What the exercise asks: Reproduce every line of text in the listing below character for character, and omit the pictures from your output.

BEGIN

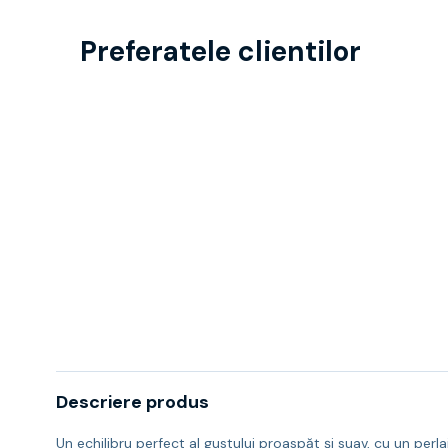
Preferatele clientilor
Descriere produs
Un echilibru perfect al gustului proaspăt şi suav, cu un perl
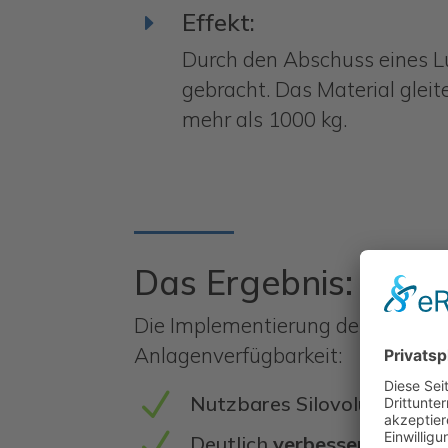
Effekt:
E
Durch den Abschuss eines Lu
gebracht. Das Material gleit
mehr als 1000 kg.
Das Ergebnis: Stabil
Die Implementierung der AGRICH
Anlagenverfügbarkeit:
N
Nutzbares Silovolumen
von
N
Deutlich
verbesserter Mater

END

Problem solution:
Preferatele clientilor
Descriere produs
Un echilibru perfect al gustului proaspăt şi suav, cu un perl
Effekt:
E
Durch den Abschuss eines Lu
gebracht. Das Material gleit
mehr als 1000 kg.
Das Ergebnis: Stabil
Die Implementierung der AGRICH
Anlagenverfügbarkeit:
N
Nutzbares Silovolumen
von
N
Deutlich
verbesserter Mater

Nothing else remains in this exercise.